Last year I wrote extensively about the incredible Japanese role-playing game Persona 4 Golden. At the end of it all, I concluded thus: “I had done everything I needed to do in Inaba, made the most of my relationships there, and I knew I had discovered the truth.”. Despite how good I thought this ending was, I was wrong. I had not done everything I needed to do. I hadn’t discovered the whole truth. And more importantly, I hadn’t said goodbye properly.
(If you’re a Persona 4 veteran, for best effect I recommend playing this while you read this article!)
Since finishing the game last summer, I played again in New Game Plus mode (where some of your experience and attributes carry over, making the second play-through faster and easier). Without the need to spend my precious time on part-time jobs, I could instead concentrate on maxing out as many social links as possible, to unlock the best personas (avatars summoned in combat) and the best story moments.
I chose Naoto, naturally
I also took the opportunity to play the cad. In my first (and, as far as I’m concerned, canonical) play-through, I dated budding actress Yumi. This time, I decided to see what would happen if I dated everyone I could (I even teased Yosuke a bit, but no luck there). I managed to get all of the girls in the investigation team to go out with me, plus terrible trombonist Ayane.

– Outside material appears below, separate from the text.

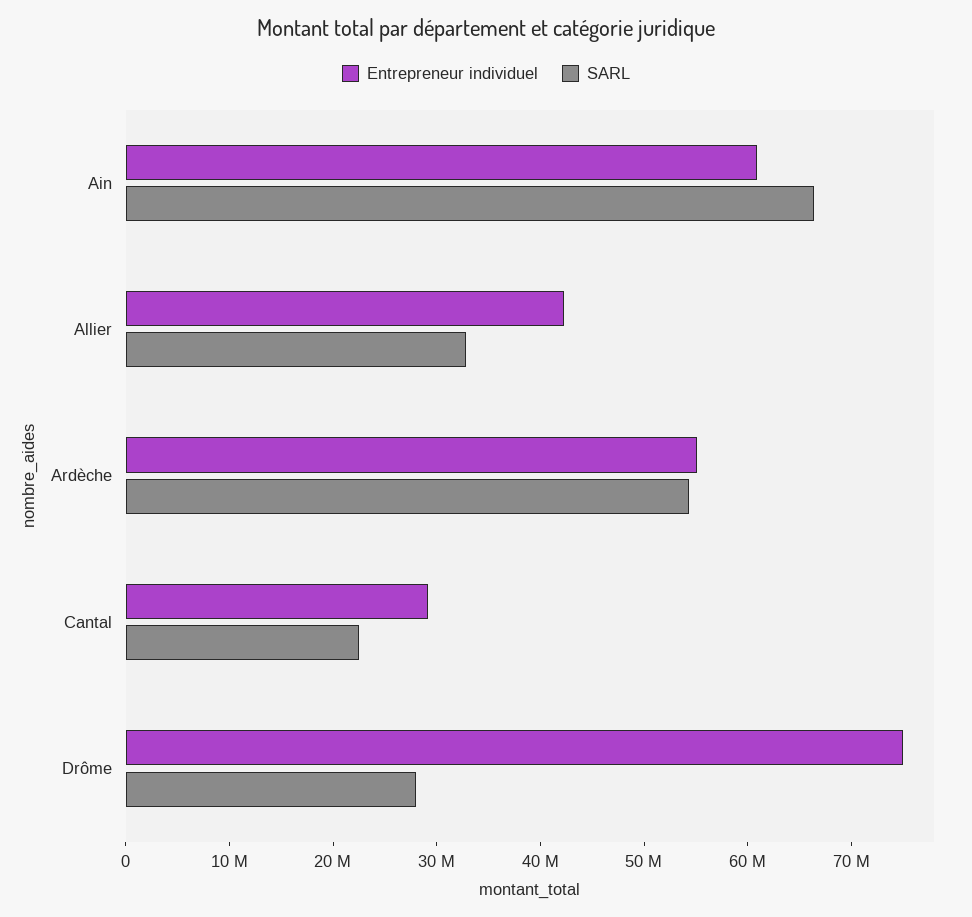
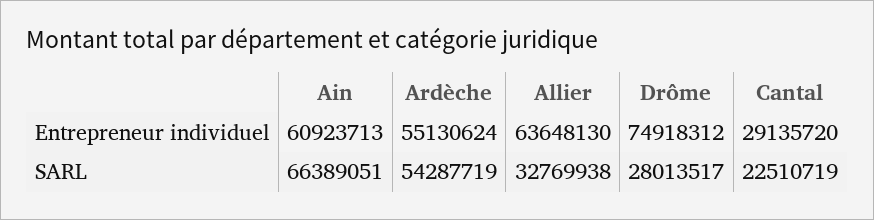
Entrepreneur individuel, Allier: 42000000 -> 63648130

This all went off without a hitch until Valentine’s Day rolled around and all the girls wanted to profess their love at the same time. Forced to choose (and I chose Naoto, naturally), I left the other girls who I had led along feeling miserable and rejected. It was interesting to see how the game dealt with the possibility that the player would say yes to every girl’s confession, but it left me feeling pretty disgusting, which is an odd emotion for a game to elicit.
You can see how the worst Valentine’s Day ever plays out in this video:
The biggest changes came towards the end of the game. My first time through I hadn’t reached level 10 in my social link with otherworldly amnesiac Marie. She vanished one night and I never saw her again. This time, having maxed out her social link, I was able to track her down and discover her true identity. Marie’s story didn’t add a lot to the glorious whole of Persona 4 Golden, but it was a nice bonus, if only for the delightful bit of comedic fan-service that follows the successful completion of her mission.
More important was my choice on my last day in Inaba. After walking through town and meeting everyone who has been important to you during your year in Inaba, the game prompts you to decide whether you have finished your day. On my first play-through, I assumed that I had done all I needed to do, and that further exploration would yield nothing more. I was mistaken. This time, I opted to continue exploring. When I returned to the food court at Junes, I initiated the game’s final act.
Everyone has changed a bit since you saw them last, each manifesting what they had learned during their year with you.
Yes, I had missed an entire act of Persona 4’s plot my first time around, and I was still satisfied with how it turned out! How many games could you say that about?
The final act leads you and the investigation team to uncover the mystery behind the Midnight Channel, the fog that covered Inaba, and the world of shadows that threatened to destroy everything. A mysterious agent had been prodding certain people in the right direction, including our protagonist. In the end, you must do battle with this agent to prove humanity’s will to face itself honestly and to free Inaba from the threat of the shadow world forever.
With the final battle complete, you leave Inaba as normal, but are then blessed by a wonderful epilogue. It’s the summer holidays and you get to return to Inaba, as you promised you would. You get to see how the town has changed since you left: there’s a new openness and spirit of optimism in the air. Even the beleaguered shopkeepers on Inaba’s run-down high street are pleased to be finally co-operating with the franchise newcomer Junes. You get to meet all your friends again, and your awesome uncle and niece. Everyone has changed a bit since you saw them last, each manifesting what they had learned during their year with you.
Rarely does a game take the opportunity to show you what your time and effort has meant to the game’s world and characters.
It reminded me strongly of Mass Effect 3’s “Citadel” expansion that allowed you to spend an extended amount of time partying and chilling with your crew members before embarking on your final one-way mission to save the galaxy. It was a time to review and reflect upon what these people mean to you and to each other, and what had changed in the years between the first Mass Effect and the finale.
Rarely does a game take the opportunity to show you what your time and effort has meant to the game’s world and characters. Persona 4 Golden’s use of the epilogue is a magnificent reward for a hundred and thirty hours of gaming (over two play-throughs). It left me with a very different feeling from my first play-through, which ended with me leaving Inaba, possibly for good. Returning to Inaba was like returning home, and showed that the best way to say goodbye is with a welcome back.